▼

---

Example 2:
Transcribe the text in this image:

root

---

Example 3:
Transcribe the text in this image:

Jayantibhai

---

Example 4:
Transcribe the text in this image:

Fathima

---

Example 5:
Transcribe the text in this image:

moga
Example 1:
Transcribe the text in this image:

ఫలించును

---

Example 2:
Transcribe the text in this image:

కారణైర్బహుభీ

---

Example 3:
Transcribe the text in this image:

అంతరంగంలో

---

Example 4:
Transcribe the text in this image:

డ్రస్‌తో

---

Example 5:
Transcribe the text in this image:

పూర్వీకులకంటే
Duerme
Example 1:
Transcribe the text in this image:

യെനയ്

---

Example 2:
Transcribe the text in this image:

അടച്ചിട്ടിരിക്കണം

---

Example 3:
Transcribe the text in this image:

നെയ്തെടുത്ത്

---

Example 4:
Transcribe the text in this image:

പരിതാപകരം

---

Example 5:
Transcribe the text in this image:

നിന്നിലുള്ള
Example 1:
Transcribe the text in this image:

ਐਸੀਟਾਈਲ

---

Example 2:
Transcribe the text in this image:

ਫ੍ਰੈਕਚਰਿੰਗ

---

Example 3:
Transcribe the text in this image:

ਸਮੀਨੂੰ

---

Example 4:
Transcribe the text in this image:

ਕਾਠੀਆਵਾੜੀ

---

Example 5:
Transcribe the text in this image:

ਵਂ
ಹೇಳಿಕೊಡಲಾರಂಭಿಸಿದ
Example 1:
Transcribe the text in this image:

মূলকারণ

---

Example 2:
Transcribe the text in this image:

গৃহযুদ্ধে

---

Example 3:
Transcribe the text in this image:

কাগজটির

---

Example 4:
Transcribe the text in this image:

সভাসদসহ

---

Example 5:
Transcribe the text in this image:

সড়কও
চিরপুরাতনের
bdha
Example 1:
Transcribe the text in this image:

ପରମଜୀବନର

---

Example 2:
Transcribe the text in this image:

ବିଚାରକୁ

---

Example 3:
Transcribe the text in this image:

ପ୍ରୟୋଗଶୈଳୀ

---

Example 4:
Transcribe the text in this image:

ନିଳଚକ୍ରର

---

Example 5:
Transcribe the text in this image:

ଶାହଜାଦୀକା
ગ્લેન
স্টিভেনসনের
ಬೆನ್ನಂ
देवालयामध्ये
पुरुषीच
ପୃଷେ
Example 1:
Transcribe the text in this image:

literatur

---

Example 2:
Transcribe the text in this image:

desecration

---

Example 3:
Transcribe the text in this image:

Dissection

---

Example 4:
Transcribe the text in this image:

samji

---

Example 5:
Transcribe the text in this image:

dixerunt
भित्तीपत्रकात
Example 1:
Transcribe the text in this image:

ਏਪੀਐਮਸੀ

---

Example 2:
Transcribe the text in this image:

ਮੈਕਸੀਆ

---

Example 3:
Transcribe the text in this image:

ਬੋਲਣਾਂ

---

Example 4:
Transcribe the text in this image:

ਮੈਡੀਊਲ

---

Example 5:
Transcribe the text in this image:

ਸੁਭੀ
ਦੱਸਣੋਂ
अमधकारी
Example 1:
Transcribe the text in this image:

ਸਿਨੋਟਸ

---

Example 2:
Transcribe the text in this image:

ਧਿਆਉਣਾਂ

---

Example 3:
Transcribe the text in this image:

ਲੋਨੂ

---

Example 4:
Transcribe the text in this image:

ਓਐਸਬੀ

▲

## [Task goal]
Write the listing out once more, keeping each word as it is.

## [Response to this exercise]
---

Example 2:
Transcribe the text in this image:

root

---

Example 3:
Transcribe the text in this image:

Jayantibhai

---

Example 4:
Transcribe the text in this image:

Fathima

---

Example 5:
Transcribe the text in this image:

moga
Example 1:
Transcribe the text in this image:

ఫలించును

---

Example 2:
Transcribe the text in this image:

కారణైర్బహుభీ

---

Example 3:
Transcribe the text in this image:

అంతరంగంలో

---

Example 4:
Transcribe the text in this image:

డ్రస్‌తో

---

Example 5:
Transcribe the text in this image:

పూర్వీకులకంటే
Duerme
Example 1:
Transcribe the text in this image:

യെനയ്

---

Example 2:
Transcribe the text in this image:

അടച്ചിട്ടിരിക്കണം

---

Example 3:
Transcribe the text in this image:

നെയ്തെടുത്ത്

---

Example 4:
Transcribe the text in this image:

പരിതാപകരം

---

Example 5:
Transcribe the text in this image:

നിന്നിലുള്ള
Example 1:
Transcribe the text in this image:

ਐਸੀਟਾਈਲ

---

Example 2:
Transcribe the text in this image:

ਫ੍ਰੈਕਚਰਿੰਗ

---

Example 3:
Transcribe the text in this image:

ਸਮੀਨੂੰ

---

Example 4:
Transcribe the text in this image:

ਕਾਠੀਆਵਾੜੀ

---

Example 5:
Transcribe the text in this image:

ਵਂ
ಹೇಳಿಕೊಡಲಾರಂಭಿಸಿದ
Example 1:
Transcribe the text in this image:

মূলকারণ

---

Example 2:
Transcribe the text in this image:

গৃহযুদ্ধে

---

Example 3:
Transcribe the text in this image:

কাগজটির

---

Example 4:
Transcribe the text in this image:

সভাসদসহ

---

Example 5:
Transcribe the text in this image:

সড়কও
চিরপুরাতনের
bdha
Example 1:
Transcribe the text in this image:

ପରମଜୀବନର

---

Example 2:
Transcribe the text in this image:

ବିଚାରକୁ

---

Example 3:
Transcribe the text in this image:

ପ୍ରୟୋଗଶୈଳୀ

---

Example 4:
Transcribe the text in this image:

ନିଳଚକ୍ରର

---

Example 5:
Transcribe the text in this image:

ଶାହଜାଦୀକା
ગ્લેન
স্টিভেনসনের
ಬೆನ್ನಂ
देवालयामध्ये
पुरुषीच
ପୃଷେ
Example 1:
Transcribe the text in this image:

literatur

---

Example 2:
Transcribe the text in this image:

desecration

---

Example 3:
Transcribe the text in this image:

Dissection

---

Example 4:
Transcribe the text in this image:

samji

---

Example 5:
Transcribe the text in this image:

dixerunt
भित्तीपत्रकात
Example 1:
Transcribe the text in this image:

ਏਪੀਐਮਸੀ

---

Example 2:
Transcribe the text in this image:

ਮੈਕਸੀਆ

---

Example 3:
Transcribe the text in this image:

ਬੋਲਣਾਂ

---

Example 4:
Transcribe the text in this image:

ਮੈਡੀਊਲ

---

Example 5:
Transcribe the text in this image:

ਸੁਭੀ
ਦੱਸਣੋਂ
अमधकारी
Example 1:
Transcribe the text in this image:

ਸਿਨੋਟਸ

---

Example 2:
Transcribe the text in this image:

ਧਿਆਉਣਾਂ

---

Example 3:
Transcribe the text in this image:

ਲੋਨੂ

---

Example 4:
Transcribe the text in this image:

ਓਐਸਬੀ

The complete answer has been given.